Autosomal dominant polycystic kidney disease (ADPKD), caused by PKD1 or PKD2 mutations, is the most common inherited kidney disease. Intracranial aneurysms (ICA) and mitral valve prolapses are well-known vascular complications in ADPKD patients. Other reported vascular manifestations include thoracic aortic aneurysms and dissections (TAAD) and cardiomyopathies (CMP).

 

METHODS

We assessed the extracerebral vascular phenotype associated with ADPKD in two ways: (i) exhaustive description of families with at least two members presenting such a phenotype; (ii) prevalence study of thoracic aortic aneurysms (aortic diameter cut-off of 36mm and 38mm in women and men, respectively) and CMP (left ventricular idiopathic dilated cardiomyopathy and hypertrophic obstructive cardiomyopathy).

 

RESULTS

We identified six families with at least two members presenting with extracerebral vascular phenotype.

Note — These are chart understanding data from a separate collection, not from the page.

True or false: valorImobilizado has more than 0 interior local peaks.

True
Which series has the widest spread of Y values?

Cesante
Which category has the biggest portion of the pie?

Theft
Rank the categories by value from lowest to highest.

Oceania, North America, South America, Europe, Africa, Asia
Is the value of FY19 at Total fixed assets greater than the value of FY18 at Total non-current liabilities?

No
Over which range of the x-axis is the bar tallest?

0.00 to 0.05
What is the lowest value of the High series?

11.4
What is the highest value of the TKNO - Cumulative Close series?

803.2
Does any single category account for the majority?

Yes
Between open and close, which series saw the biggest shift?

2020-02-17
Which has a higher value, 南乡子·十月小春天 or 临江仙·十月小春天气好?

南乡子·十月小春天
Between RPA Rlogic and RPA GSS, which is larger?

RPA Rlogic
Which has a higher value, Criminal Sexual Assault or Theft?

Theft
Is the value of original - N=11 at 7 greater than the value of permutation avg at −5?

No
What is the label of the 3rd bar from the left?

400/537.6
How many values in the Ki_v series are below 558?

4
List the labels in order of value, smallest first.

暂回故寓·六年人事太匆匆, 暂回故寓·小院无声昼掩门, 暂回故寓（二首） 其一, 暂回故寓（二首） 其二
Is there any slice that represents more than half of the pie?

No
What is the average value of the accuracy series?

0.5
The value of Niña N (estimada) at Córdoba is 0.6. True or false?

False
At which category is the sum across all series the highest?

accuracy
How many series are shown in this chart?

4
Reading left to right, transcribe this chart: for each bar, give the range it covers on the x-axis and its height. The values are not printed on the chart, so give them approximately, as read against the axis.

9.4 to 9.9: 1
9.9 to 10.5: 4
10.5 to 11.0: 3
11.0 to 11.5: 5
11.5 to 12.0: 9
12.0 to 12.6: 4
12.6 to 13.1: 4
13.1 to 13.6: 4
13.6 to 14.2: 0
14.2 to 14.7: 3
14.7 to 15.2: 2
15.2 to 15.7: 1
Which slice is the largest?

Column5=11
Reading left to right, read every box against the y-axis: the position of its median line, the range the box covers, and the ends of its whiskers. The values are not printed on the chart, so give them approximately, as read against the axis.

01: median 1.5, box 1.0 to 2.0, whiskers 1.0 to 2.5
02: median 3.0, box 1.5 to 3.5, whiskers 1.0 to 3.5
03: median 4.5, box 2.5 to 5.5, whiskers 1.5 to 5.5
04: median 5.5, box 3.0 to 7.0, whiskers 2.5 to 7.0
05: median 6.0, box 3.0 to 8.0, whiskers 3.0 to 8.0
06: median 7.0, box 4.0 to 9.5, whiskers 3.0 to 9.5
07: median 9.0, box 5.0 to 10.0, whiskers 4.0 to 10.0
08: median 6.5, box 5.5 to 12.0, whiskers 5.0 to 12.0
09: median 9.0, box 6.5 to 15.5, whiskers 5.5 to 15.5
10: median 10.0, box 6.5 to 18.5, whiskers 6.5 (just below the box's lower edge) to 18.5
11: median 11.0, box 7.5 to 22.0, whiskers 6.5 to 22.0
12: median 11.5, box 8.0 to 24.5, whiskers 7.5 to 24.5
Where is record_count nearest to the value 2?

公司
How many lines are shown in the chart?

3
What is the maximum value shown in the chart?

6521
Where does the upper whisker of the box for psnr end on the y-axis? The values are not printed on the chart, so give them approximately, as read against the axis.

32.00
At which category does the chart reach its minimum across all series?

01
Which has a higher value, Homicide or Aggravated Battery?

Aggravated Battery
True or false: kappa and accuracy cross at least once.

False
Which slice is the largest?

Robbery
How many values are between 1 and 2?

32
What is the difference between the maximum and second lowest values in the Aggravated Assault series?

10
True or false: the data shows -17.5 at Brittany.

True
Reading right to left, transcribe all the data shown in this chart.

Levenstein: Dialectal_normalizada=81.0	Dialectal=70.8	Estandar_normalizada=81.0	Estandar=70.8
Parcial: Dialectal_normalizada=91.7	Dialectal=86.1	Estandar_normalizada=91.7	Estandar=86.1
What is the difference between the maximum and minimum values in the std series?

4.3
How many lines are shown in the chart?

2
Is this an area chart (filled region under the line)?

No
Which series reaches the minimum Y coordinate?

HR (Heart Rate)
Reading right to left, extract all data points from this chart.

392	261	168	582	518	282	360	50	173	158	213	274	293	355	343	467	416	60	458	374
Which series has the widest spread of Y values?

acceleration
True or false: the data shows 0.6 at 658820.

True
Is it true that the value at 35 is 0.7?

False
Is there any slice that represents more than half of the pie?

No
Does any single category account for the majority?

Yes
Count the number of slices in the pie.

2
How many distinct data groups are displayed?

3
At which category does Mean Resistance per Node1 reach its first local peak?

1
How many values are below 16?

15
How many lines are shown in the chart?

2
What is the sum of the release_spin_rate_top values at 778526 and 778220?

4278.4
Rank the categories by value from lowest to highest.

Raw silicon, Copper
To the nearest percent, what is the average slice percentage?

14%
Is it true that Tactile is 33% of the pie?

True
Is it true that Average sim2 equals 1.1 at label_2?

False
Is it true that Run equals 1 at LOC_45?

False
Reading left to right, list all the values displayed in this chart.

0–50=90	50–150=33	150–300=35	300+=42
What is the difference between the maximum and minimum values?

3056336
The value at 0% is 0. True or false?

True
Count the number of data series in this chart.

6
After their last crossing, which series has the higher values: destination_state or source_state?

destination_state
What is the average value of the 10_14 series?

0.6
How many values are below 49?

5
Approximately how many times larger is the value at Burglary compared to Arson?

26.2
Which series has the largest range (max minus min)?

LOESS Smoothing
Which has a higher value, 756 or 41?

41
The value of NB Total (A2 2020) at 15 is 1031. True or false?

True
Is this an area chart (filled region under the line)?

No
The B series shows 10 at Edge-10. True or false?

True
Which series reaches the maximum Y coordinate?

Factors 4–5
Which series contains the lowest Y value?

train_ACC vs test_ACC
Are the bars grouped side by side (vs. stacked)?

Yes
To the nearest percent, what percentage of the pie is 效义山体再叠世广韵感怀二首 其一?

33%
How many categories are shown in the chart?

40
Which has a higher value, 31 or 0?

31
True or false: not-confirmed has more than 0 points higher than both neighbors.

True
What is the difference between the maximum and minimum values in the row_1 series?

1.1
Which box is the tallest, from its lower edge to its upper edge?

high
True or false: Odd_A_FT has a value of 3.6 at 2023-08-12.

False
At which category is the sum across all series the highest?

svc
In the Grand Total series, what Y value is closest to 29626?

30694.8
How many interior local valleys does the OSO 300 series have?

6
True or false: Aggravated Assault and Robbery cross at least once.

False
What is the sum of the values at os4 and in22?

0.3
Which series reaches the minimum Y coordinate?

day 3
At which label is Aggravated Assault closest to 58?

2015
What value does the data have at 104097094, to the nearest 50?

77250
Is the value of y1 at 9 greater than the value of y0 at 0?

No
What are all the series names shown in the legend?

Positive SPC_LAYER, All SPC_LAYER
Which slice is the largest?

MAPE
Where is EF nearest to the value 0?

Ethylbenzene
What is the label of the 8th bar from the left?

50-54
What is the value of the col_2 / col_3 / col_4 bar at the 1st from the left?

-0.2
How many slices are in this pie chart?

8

The first family (PKD1) had one member with thoracic aortic aneurysm (TAA) and popliteal aneurysm and another who died because of aortic dissection. The second family (PKD2) had four members who presented a cerebrovascular accident, two who presented transient ischemic attacks, one who presented TAA, and one who presented aortic dissection. The third family (PKD1) had one member with TAA and subclavian aneurysm and one with TAA. One family (PKD1) had three members with TAA and two others with TAA. We also studied two other families (PKD1 and absence of mutation) involving a person with aortic dissection. In total, six families had at least two members with TAAD’s. All the patients with these vascular phenotypes had ADPKD. The limited number of cases did not permit a genotype-phenotype correlation. After reviewing the echocardiography protocols of 508 patients (out of a cohort of 825), we found an increased prevalence of TAAD (14.9%, 3.2 times more than in the general population). Males, elderly patients, taller patients, and those with poorer renal function had statistically wider thoracic aorta diameters. We initially found six patients with CMP based on ultrasound criteria, but none of these cases were potentially related to ADPKD. The limitations of our study include its retrospective nature, the incomplete access to patients’ medical data, and the use of arbitrary aortic root diameter cut-offs instead of z-scores.

 

CONCLUSIONS

ADPKD is associated with an increased prevalence of TAAD’s, and there seem to be a phenotype accumulation within families. This is at least partly explained by renal failure. We did not find any association between ADPKD and CMP. These results need to be confirmed in larger prospective studies.